National service – 2 years (military or social).
Annual/monthly/weekly service – one month spread over a year: volunteering, community service,
elder care. No financial remuneration but pension credits.
SERVICE: No exceptions – including all new immigrants.
Voting age to be RAISED – and conditional on 3 years of combined service in some capacity.
Barn raising as the foundation of the public sector: The structure and operation of public schools,
hospitals, seniors homes and parks will be transformed to allow much greater civic participation: seniors homes linked to schools; schools independent of local education authorities with much greater autonomy for head teachers to forge deep and reciprocal ties based partly on contractual but non-transactional and relational agreements with parents and students. Examples might include: binding agreements within one school community as to the age at which students will be allowed mobile phones or video games; shared expectations about parental and child involvement in school dances, barbeques; the linking of seniors homes, hospitals and schools; schools growing /cooking/ slaughtering their own animals.
State support for Txoko—Type—Associations (TTAs). A TTA involves a membership fee, life-long membership, a rite of passage marking membership, a physical premises, regular social-events/cooking and diverse activities etc.
An electorate of clubs: All registered clubs to get one vote for a reformed House of Lords/Senate. Like the institution that has served well for hundreds of years, membership will not be on the basis of one citizen, one vote. Rather it will emerge from a commons type structure linked to the organic and continuous pattern of social relations handed down from the past. But rather than hereditary power of the landed aristocracy, or the patronage of political parties, life-long representatives will be chosen by an electorate of registered clubs. These will function in a way that is not dissimilar to the political role of households in Germanic/Anglo Saxon tribal societies.
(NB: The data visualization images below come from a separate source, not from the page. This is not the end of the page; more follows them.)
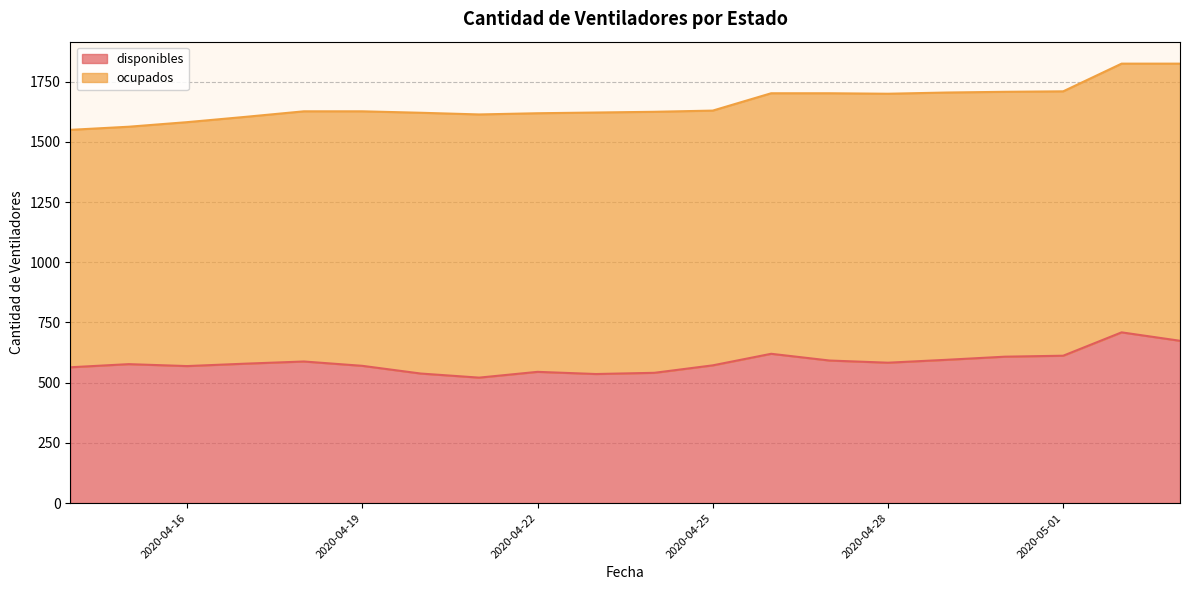

Which label corresponds to the largest value in the chart?

2020-05-02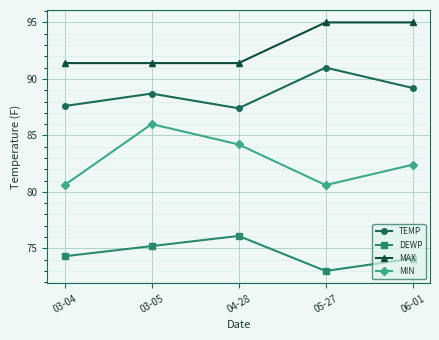

What is the spread (max minus min) of values at 04-28?

15.3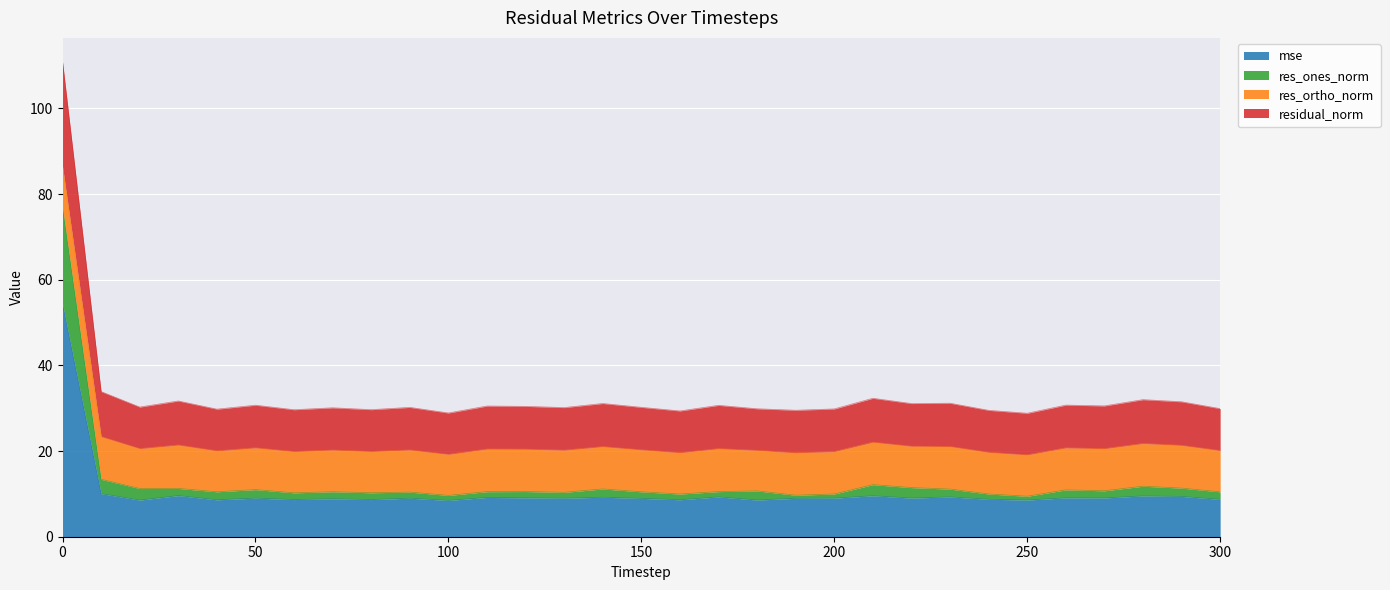

What are all the series names shown in the legend?

mse, res_ones_norm, res_ortho_norm, residual_norm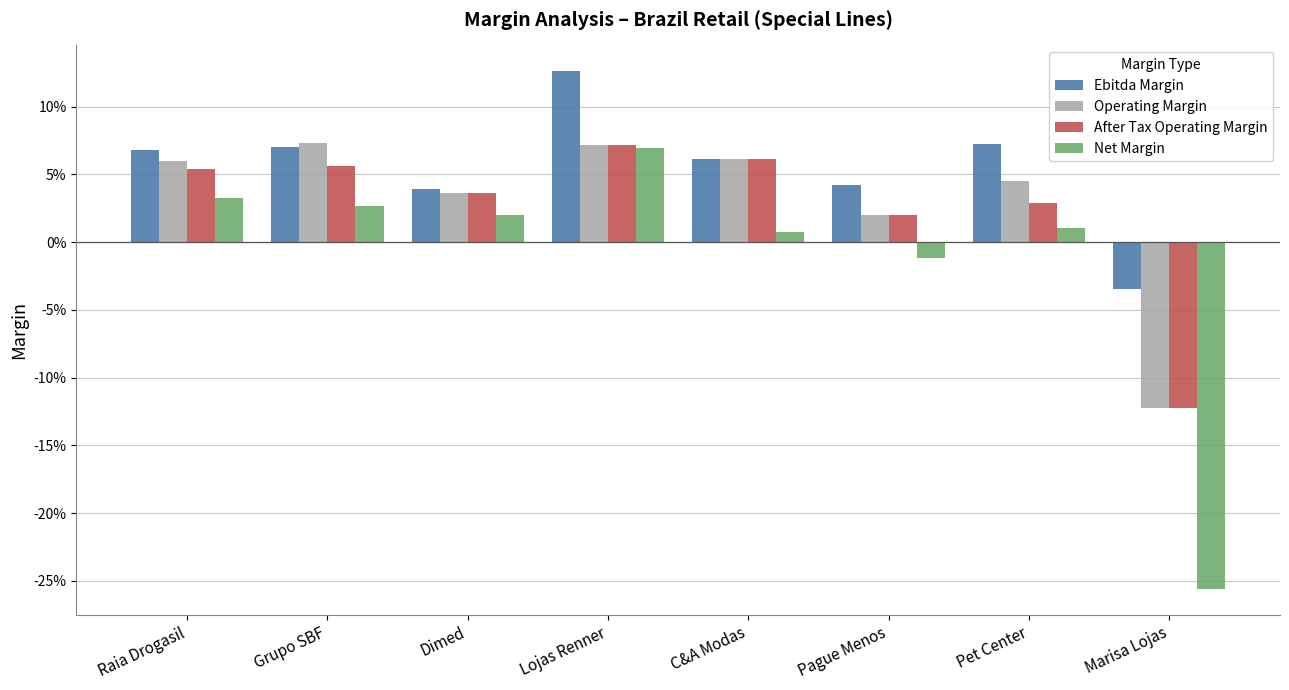

Is it true that Net Margin equals -0.0 at Pague Menos?

True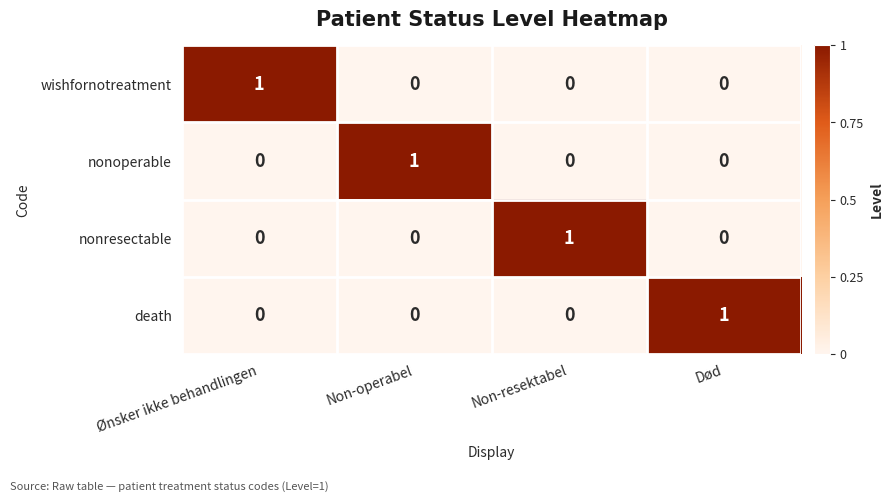

The nonoperable series shows 0 at Non-resektabel. True or false?

True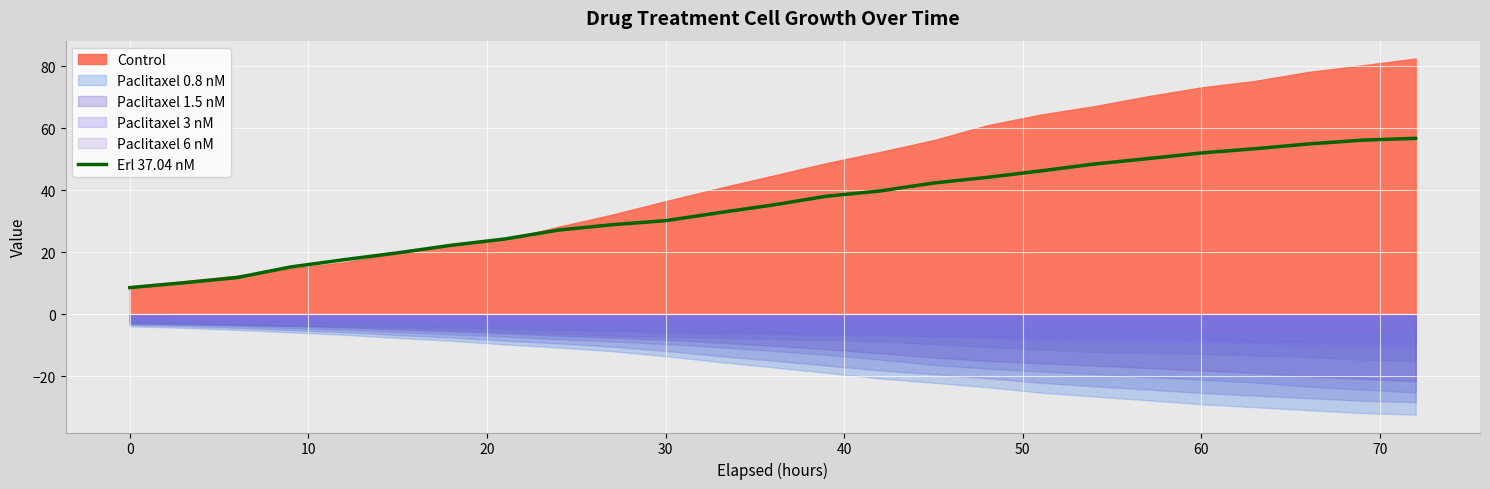

The value of Erl 37.04 nM at 0 is 8.6. True or false?

True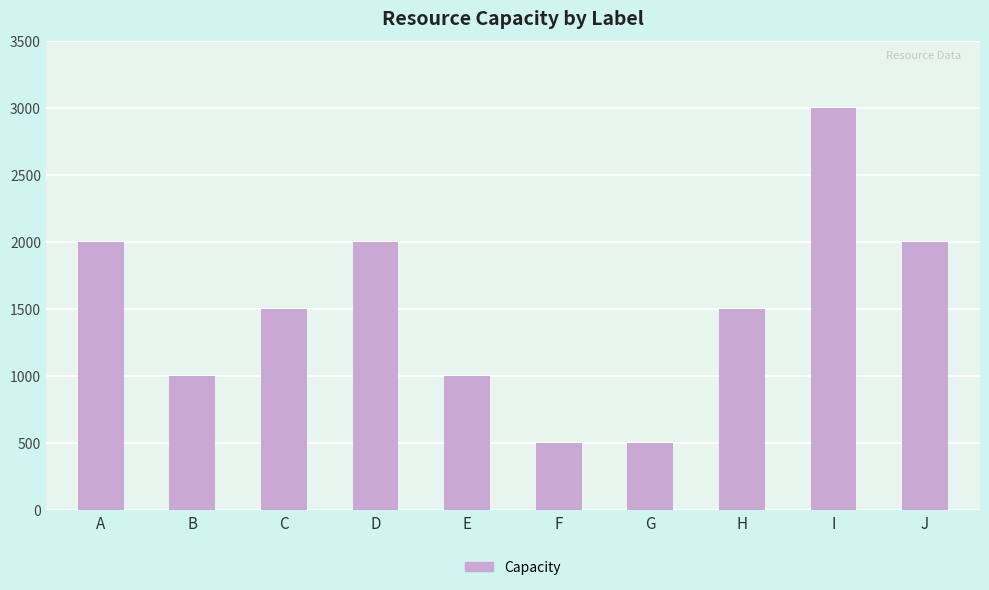

What is the sum of the values at B and E?

2000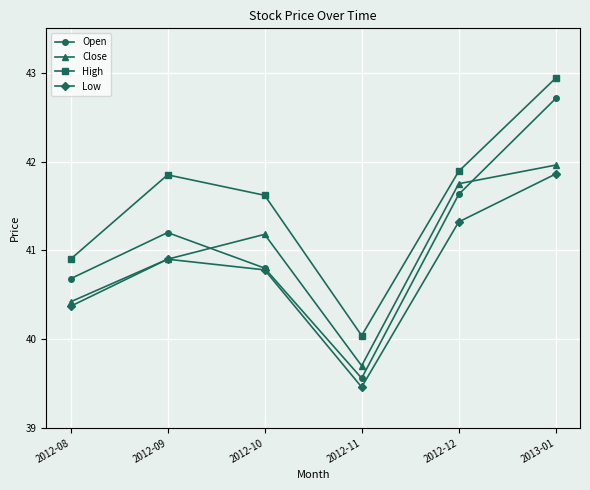

In High, how many points are higher than both neighbors (excluding endpoints)?

1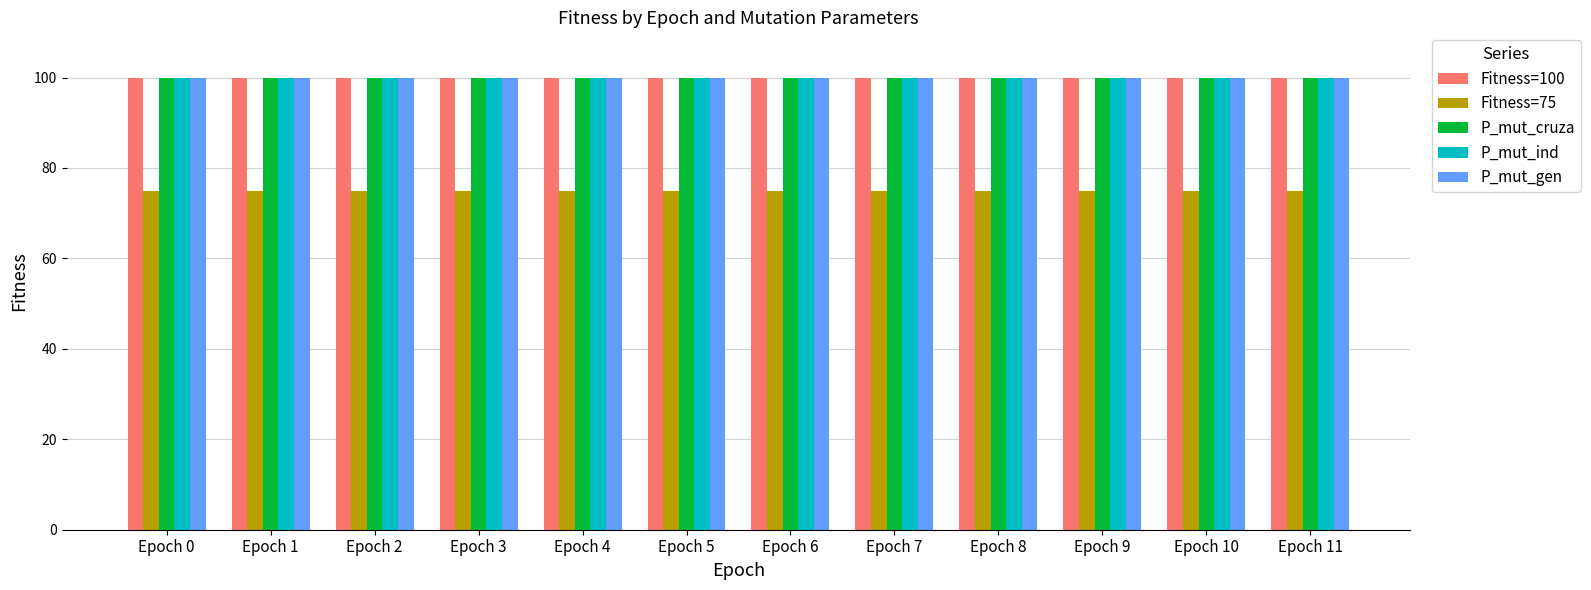

What are all the series names shown in the legend?

Fitness=100, Fitness=75, P_mut_cruza, P_mut_ind, P_mut_gen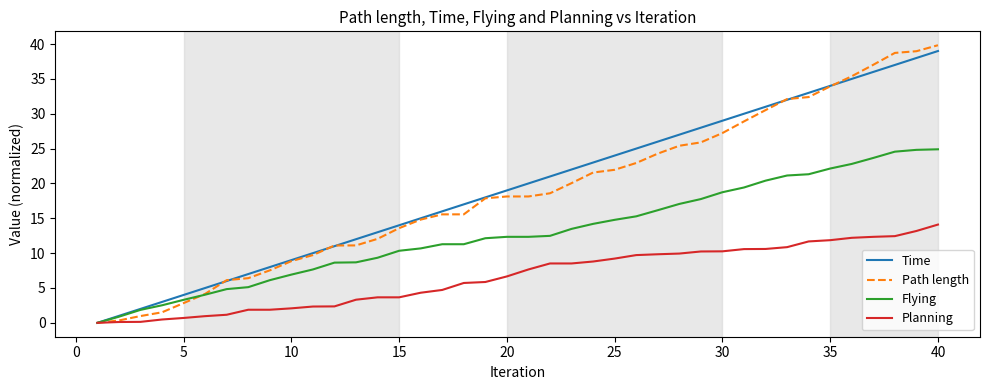

What is the maximum value for Path length?

39.8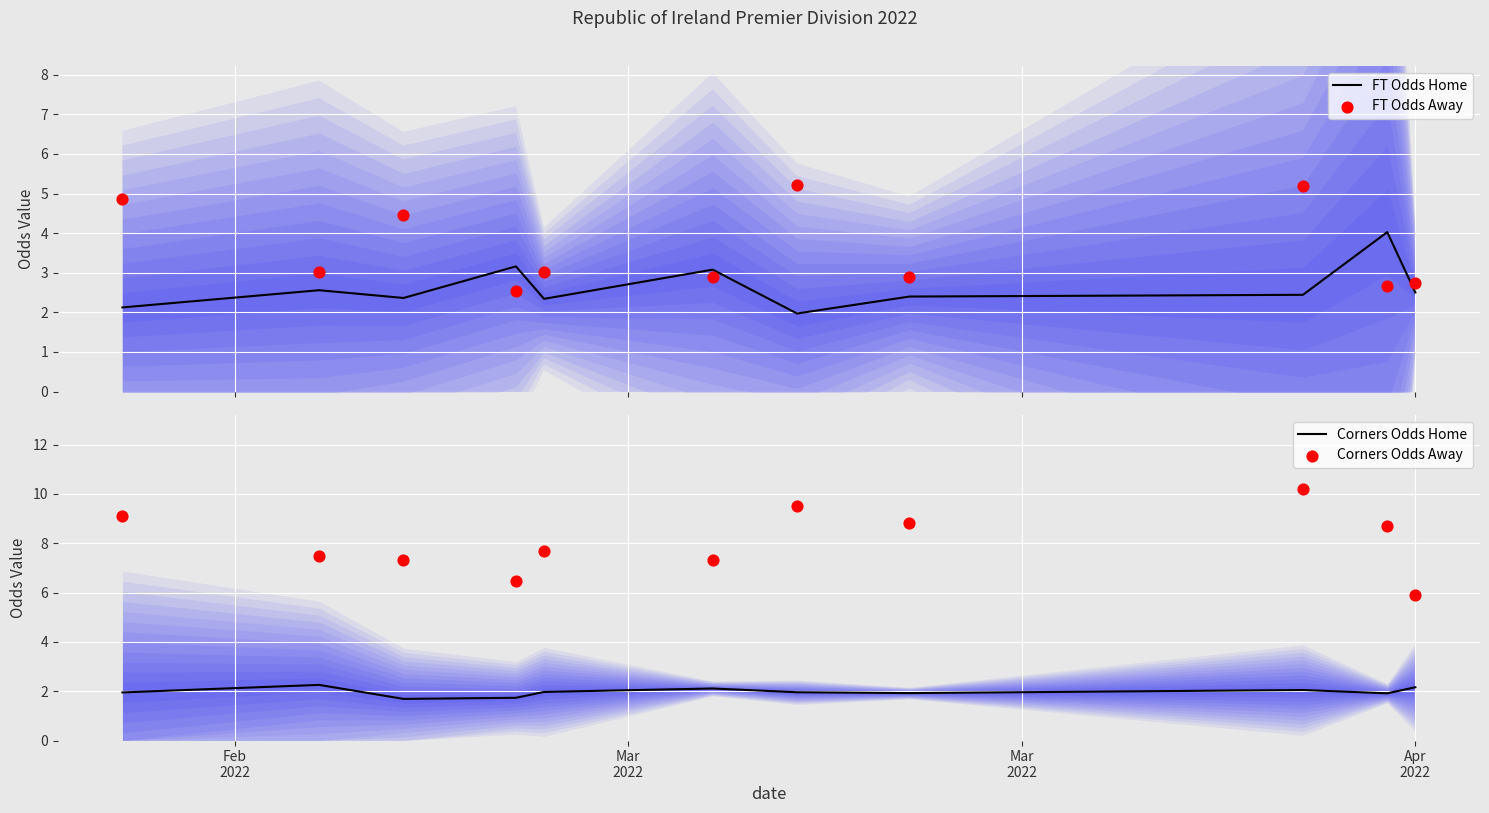

What are all the series names shown in the legend?

FT Odds Home, FT Odds Away, Corners Odds Home, Corners Odds Away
What problems does this address?
Cost: Replaces a large chunk of public sector with organised volunteering/community participation
Physical health: participation will involve life-long physical activity for many people who don’t get it.
Psychological health: participation and relationships developed over years will almost certainly do more for mental health than any amount of professional intervention and therapy
Social cohesion – GENERATIONS: rebuilding structured, intergenerational relations, continuous over time and in relation to particular places and institutions. Recovery of purpose for older citizens
Social cohesion – ethno-religious: Participation compulsory, life-long, no exceptions. Bonding capital within the clubs for sure but also bridging capital – building relations between ethnic and religious communities.
Constitutional reform – development of a democratic polity that recovers some of the tribal ‘we identity’ and social cohesion based on mutual obligation and nested scale of loyalty. Gemeinschaftlich democracy.
Vehicle for meaning-making, ‘imagined community’, reattachment of individuals to nested-we identities (anomie, alienation, narcissism, disenchantment). Clubs as a focus for hero/immortality projects (cf Ernest Becker).